Liquidity not the answer for long-term growth

Tina Haapala |

Last week I talked about liquidity…that nice circumstance where you can easily cash in the investment you own when you need it and won’t take a dive right before you do. The conclusion: With few exceptions, you find liquidity in a bank. Yes, the returns aren’t good, but at least you get back what you put in and you get to take it out when you want.

But is that what you really want?

Let’s take a house. Even after the recent housing crisis, most people still think it’s really swell to own a home. Oops…don’t they realize that a house is not a liquid investment? I mean, if they sold it soon after buying it they might take a loss, even if the market was not down (those pesky sales fees). Not only that, but as I understand it getting cash out of a house in a day or two is considered a miracle, not a normal occurrence. No, a house is not a liquid asset, and no one cares.

Why? Because folks don’t buy a home figuring they will be leaving it in a few months. They don’t expect to be able to sell it in a few weeks when the time comes. And they don’t fret when the housing market takes a dip since they’re probably not selling then anyway—not that they’d notice. After all, how many of you get your house appraised daily to try to spot the trend and get out when the getting is good?

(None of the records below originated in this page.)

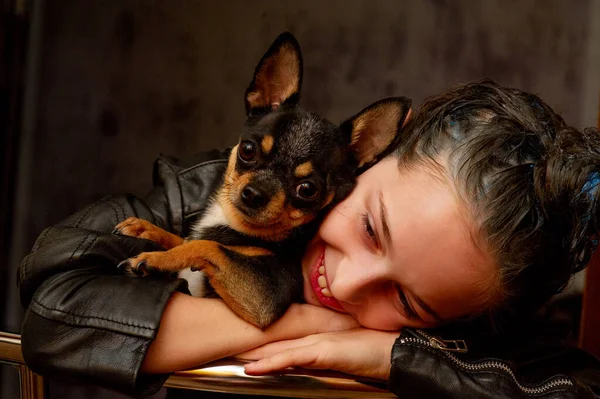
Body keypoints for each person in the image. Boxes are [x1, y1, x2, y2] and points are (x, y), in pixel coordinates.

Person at [18, 81, 600, 398]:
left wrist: (399, 356)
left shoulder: (470, 340)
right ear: (371, 156)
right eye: (371, 227)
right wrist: (310, 326)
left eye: (406, 303)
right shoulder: (221, 189)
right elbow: (52, 311)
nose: (343, 284)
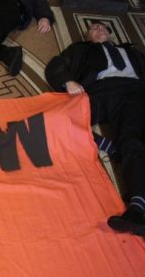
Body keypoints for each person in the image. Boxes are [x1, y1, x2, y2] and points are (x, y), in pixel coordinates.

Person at [45, 21, 145, 236]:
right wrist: (68, 81)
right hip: (98, 91)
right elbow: (56, 65)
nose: (98, 30)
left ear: (110, 34)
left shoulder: (132, 51)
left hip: (133, 92)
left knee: (132, 139)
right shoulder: (80, 49)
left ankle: (138, 208)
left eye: (102, 28)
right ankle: (108, 145)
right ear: (87, 36)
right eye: (93, 28)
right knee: (56, 121)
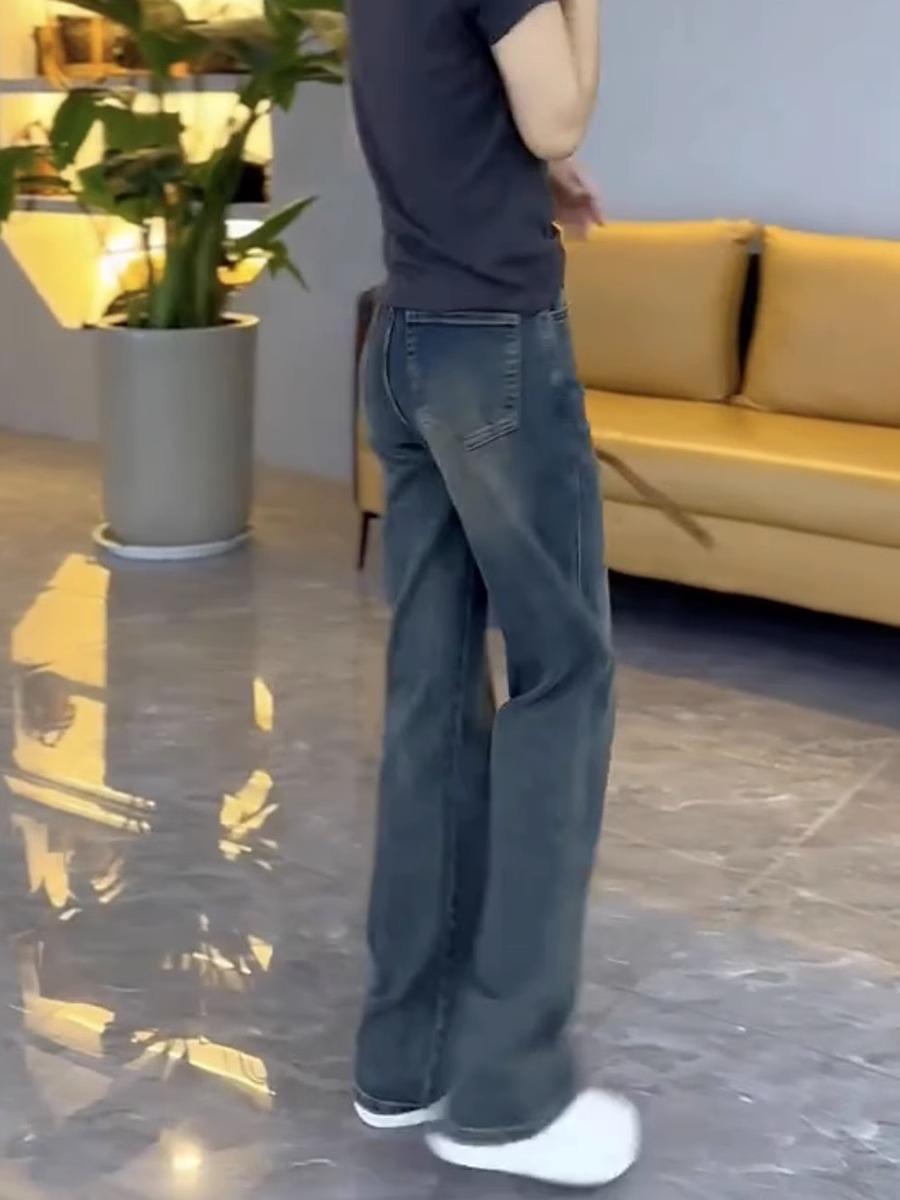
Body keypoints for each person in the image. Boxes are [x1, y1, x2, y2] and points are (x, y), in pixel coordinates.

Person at [346, 0, 640, 1187]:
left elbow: (460, 112)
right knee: (564, 682)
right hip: (494, 349)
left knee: (431, 692)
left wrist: (534, 179)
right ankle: (511, 1096)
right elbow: (557, 107)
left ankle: (403, 1062)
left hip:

Yes, that’s ridiculous. But if you substitute the word “stock” or “mutual fund” for “house” it sounds like something people do all the time. This is why many won’t consider equities of any sort for their investments. They want liquidity. And stocks aren’t liquid.

So let’s look back to last week’s column at what liquidity is: The ability to cash in your investment when you want without a loss. That is a wonderful feature to have when investing for that car you’ll buy in a year or two. It is a good way to describe the money you save to cover your potential medical deductibles or a way to pay for the refrigerator that needs replacing. But is it really a good feature to have for your retirement money or for your elementary school-age child’s college savings?

Okay, it would be wonderful if all your savings and investments could be liquid. This issue is more what you give up for liquidity. Liquid assets protect you from short-term losses and are essential for immediate needs, but the trade-off is lower returns.  Liquid investments are lucky to keep up with inflation and taxes.

Here’s your takeaway for the last two columns: Liquidity is good—vital even—for your short-term savings. But for longer-term investing, like your house, it’s unnecessary and you’d give up too much return to make it worthwhile.

This article was published under the title "Liquidity won't lead to growth" in the Wichta Falls Times Record News on June 7, 2015.